I deliberately blocked AWS egress from my laptop's firewall and treated it as an outage. Flipped DNS, verified standby served traffic, documented gaps in runbook. Found two issues: forgot to update SSL cert on DO Droplet (Let's Encrypt), and monitoring didn't page me because I silenced non-prod alerts. Fixed both.

Test 2: Account Lockout Simulation (Remote Colombia, April 2025)

Assumed my AWS account was frozen (fraud flag, billing issue). Could I restore service using only Hetzner + DO? Answer: partially. Static assets and read-only API worked. Database backups were in S3, so I couldn't restore data without AWS access. Solution: now I replicate critical DB dumps to Hetzner's object storage nightly via cron + rclone.

Test 3: Operating Offline (Iceland Road Trip, June 2025)

No cell for 36 hours. Could I deploy pre-staged changes when signal returned? Yes, because all Terraform state and Git repos were synced locally. I queued commits, applied them in batch when I hit Reykjavik. Lesson: offline-first tooling (Git, Terraform, Ansible) beats SaaS-only stacks when connectivity is flaky.

Gotchas I Learned the Hard Way

Billing Surprises AWS Free Tier expired silently; my t2.micro turned into a $15/month charge. Now I set billing alerts at $50, $100, $200 thresholds across all providers.

Credential Leaks I accidentally pushed a Hetzner API token to a public repo. GitHub's secret scanning caught it within two minutes and notified me. Revoked the key, rotated everything, enabled 2FA on all cloud accounts. Store secrets in 1Password, reference them via ENV vars or Terraform variables, never hardcode.

Time Zone Chaos Scheduled tasks (cron, Lambda schedules) default to UTC. I once launched a database maintenance window at "2 a.m." my local time (Vietnam), which was peak traffic in Europe. Now I always specify UTC explicitly and convert mentally.

Support Ticket Delays Hetzner support is email-only and can take 12–24 hours. For urgent issues, I need a fallback (AWS/DO with faster SLAs). I keep a Hetzner community forum bookmark for common problems.

Minimal Viable Multi-Cloud Setup

If you're just starting, here's the simplest split:

  1. Primary provider (AWS/GCP/Azure): production workloads, managed databases.
  2. Budget provider (Hetzner, Vultr, Linode): CI/CD, staging, dev environments.
  3. Failover provider (DigitalOcean, Cloudflare Workers): static site or read-only API standby.

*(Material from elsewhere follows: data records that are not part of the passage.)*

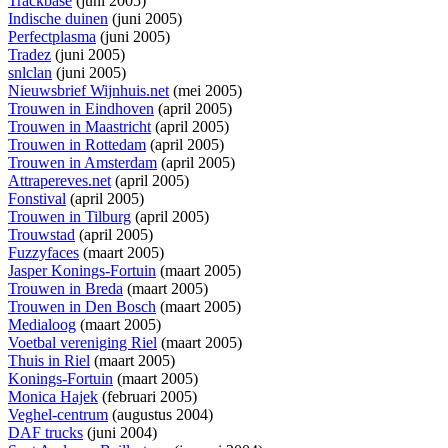
Trackbase
(juni 2005)
Indische duinen
(juni 2005)
Perfectplasma
(juni 2005)
Tradez
(juni 2005)
snlclan
(juni 2005)
Nieuwsbrief Wijnhuis.net
(mei 2005)
Trouwen in Eindhoven
(april 2005)
Trouwen in Maastricht
(april 2005)
Trouwen in Rottedam
(april 2005)
Trouwen in Amsterdam
(april 2005)
Attrapereves.net
(april 2005)
Fonstival
(april 2005)
Trouwen in Tilburg
(april 2005)
Trouwstad
(april 2005)
Fuzzyfaces
(maart 2005)
Jasper Konings-Fortuin
(maart 2005)
Trouwen in Breda
(maart 2005)
Trouwen in Den Bosch
(maart 2005)
Medialoog
(maart 2005)
Voetbal vereniging Riel
(maart 2005)
Thuis in Riel
(maart 2005)
Konings-Fortuin
(maart 2005)
Monica Hajek
(februari 2005)
Veghel-centrum
(augustus 2004)
DAF trucks
(juni 2004)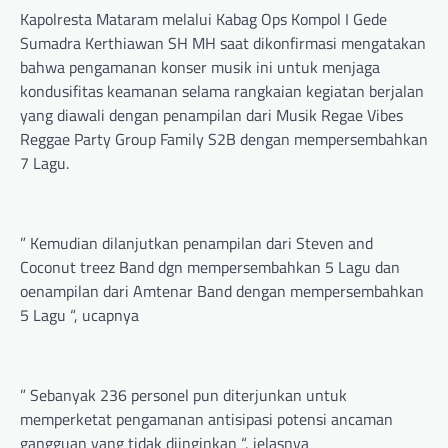
Kapolresta Mataram melalui Kabag Ops Kompol I Gede
Sumadra Kerthiawan SH MH saat dikonfirmasi mengatakan
bahwa pengamanan konser musik ini untuk menjaga
kondusifitas keamanan selama rangkaian kegiatan berjalan
yang diawali dengan penampilan dari Musik Regae Vibes
Reggae Party Group Family S2B dengan mempersembahkan
7 Lagu.
” Kemudian dilanjutkan penampilan dari Steven and
Coconut treez Band dgn mempersembahkan 5 Lagu dan
oenampilan dari Amtenar Band dengan mempersembahkan
5 Lagu “, ucapnya
” Sebanyak 236 personel pun diterjunkan untuk
memperketat pengamanan antisipasi potensi ancaman
gangguan yang tidak diinginkan “, jelasnya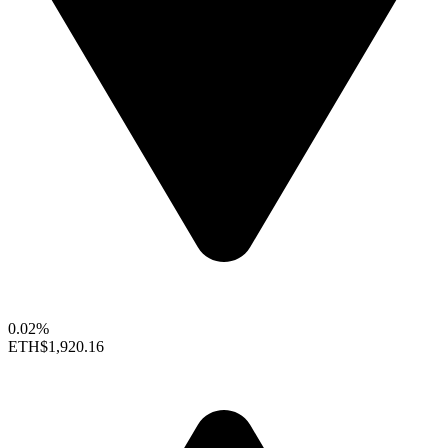
0.02%
ETH
$1,920.16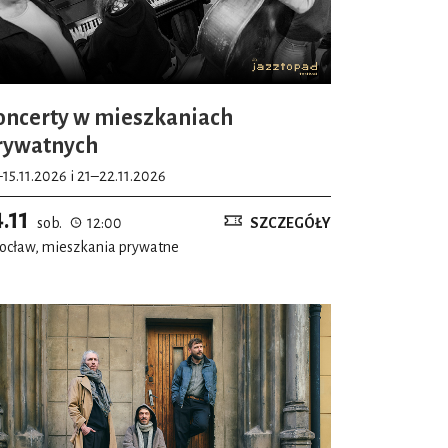
oncerty w mieszkaniach
rywatnych
–15.11.2026 i 21–22.11.2026
4.11
sob.
12:00
SZCZEGÓŁY
ocław, mieszkania prywatne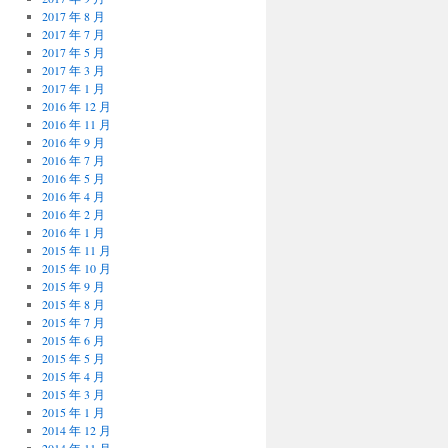
2017 年 8 月
2017 年 7 月
2017 年 5 月
2017 年 3 月
2017 年 1 月
2016 年 12 月
2016 年 11 月
2016 年 9 月
2016 年 7 月
2016 年 5 月
2016 年 4 月
2016 年 2 月
2016 年 1 月
2015 年 11 月
2015 年 10 月
2015 年 9 月
2015 年 8 月
2015 年 7 月
2015 年 6 月
2015 年 5 月
2015 年 4 月
2015 年 3 月
2015 年 1 月
2014 年 12 月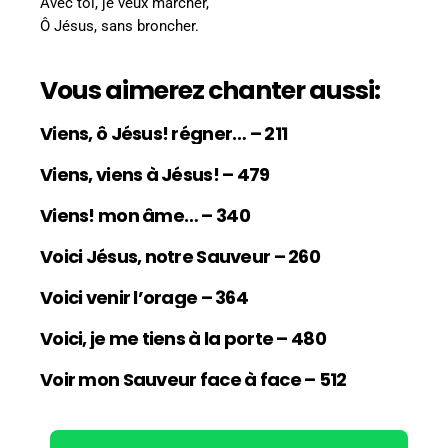
Avec toi, je veux marcher,
Ô Jésus, sans broncher.
Vous aimerez chanter aussi:
Viens, ô Jésus! régner… – 211
Viens, viens à Jésus! – 479
Viens! mon âme… – 340
Voici Jésus, notre Sauveur – 260
Voici venir l’orage – 364
Voici, je me tiens à la porte – 480
Voir mon Sauveur face à face – 512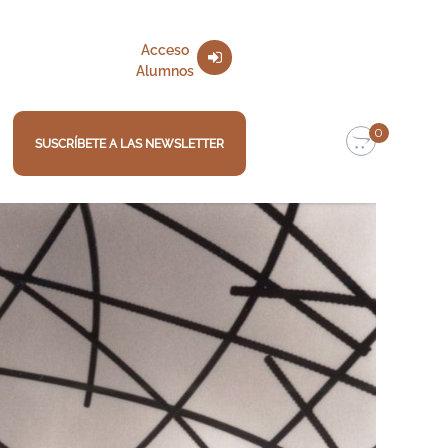
Acceso
Alumnos
0
SUSCRÍBETE A LAS NEWSLETTER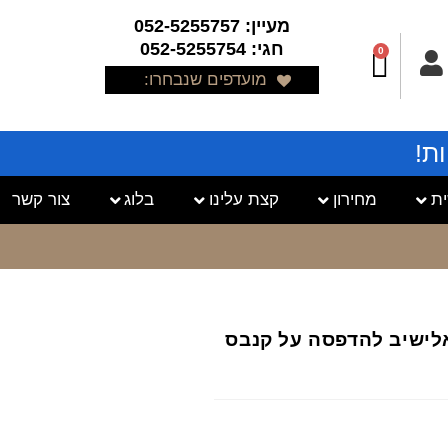
מעיין: 052-5255757
חגי: 052-5255754
0
מועדפים שנבחרו:
ת!
ת
מחירון
קצת עלינו
בלוג
צור קשר
ם אלישיב להדפסה על קנבס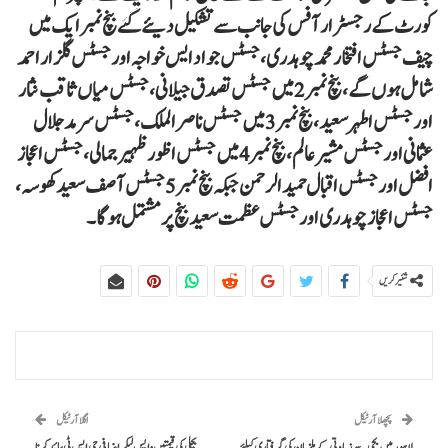
کورٹ کے رجسٹرار آفس کی جانب سے تشکیل دیئے گئے بنچ نمبر ایک میں
چیف جسٹس افتخار محمد چوہدری، جسٹس جواد ایس خواجہ اور جسٹس گلزار احمد
شامل ہوں گے، بنچ نمبر 2 میں جسٹس تصدق جیلانی، جسٹس میاں ثاقب نثار
اور جسٹس اطہرسعید، بنچ نمبر 3 میں جسٹس ناصر الملک، جسٹس سرمد جلال
عثمانی اور جسٹس مشیر عالم، بنچ نمبر4 میں جسٹس اظور ظہیر جمالی، جسٹس اعجاز
افضل اور جسٹس اقبال حمید الرحمن جبکہ بنچ نمبر5 جسٹس آصف سعید کھوسہ،
جسٹس اعجاز چوہدری اور جسٹس عظمت سعید بنچ پر مشتمل ہوگا۔
شئیر کریں
پچھلا آرٹیکل
اگلا آرٹیکل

Total cost: ~$100–$200/month depending on scale. The key is automation—manual multi-cloud management is hell.

Tools That Make It Bearable

  • Terraform Cloud (free tier): remote state, collaboration, run history.
  • Tailscale: zero-config VPN mesh.
  • 1Password: credential storage with CLI access (op command).
  • Infracost: cost estimation in CI.
  • k9s / lazydocker: terminal UIs for Kubernetes/Docker (if you run containers).
  • runbook.md in every repo: step-by-step recovery procedures, tested quarterly.

When Multi-Cloud Isn't Worth It

If your app is a side project, low-traffic blog, or weekend experiment, single-cloud is fine. Multi-cloud makes sense when:

  • Downtime costs you money (SLA penalties, lost sales).
  • You operate solo without a team to cover gaps.
  • Geographic diversity matters (data residency, latency).

For my client work, the extra complexity pays for itself in sleep quality. I've had zero unplanned outages longer than six minutes in eighteen months.

The Payoff

Today I can lose an entire cloud region and keep services running. I've deployed infrastructure changes from moving trains, coffee shops in Medellin, and a ferry between Estonia and Finland. The laptop, the automation, and the mental checklist are enough. That's freedom: not being immune to failure, but being ready to route around it before anyone notices.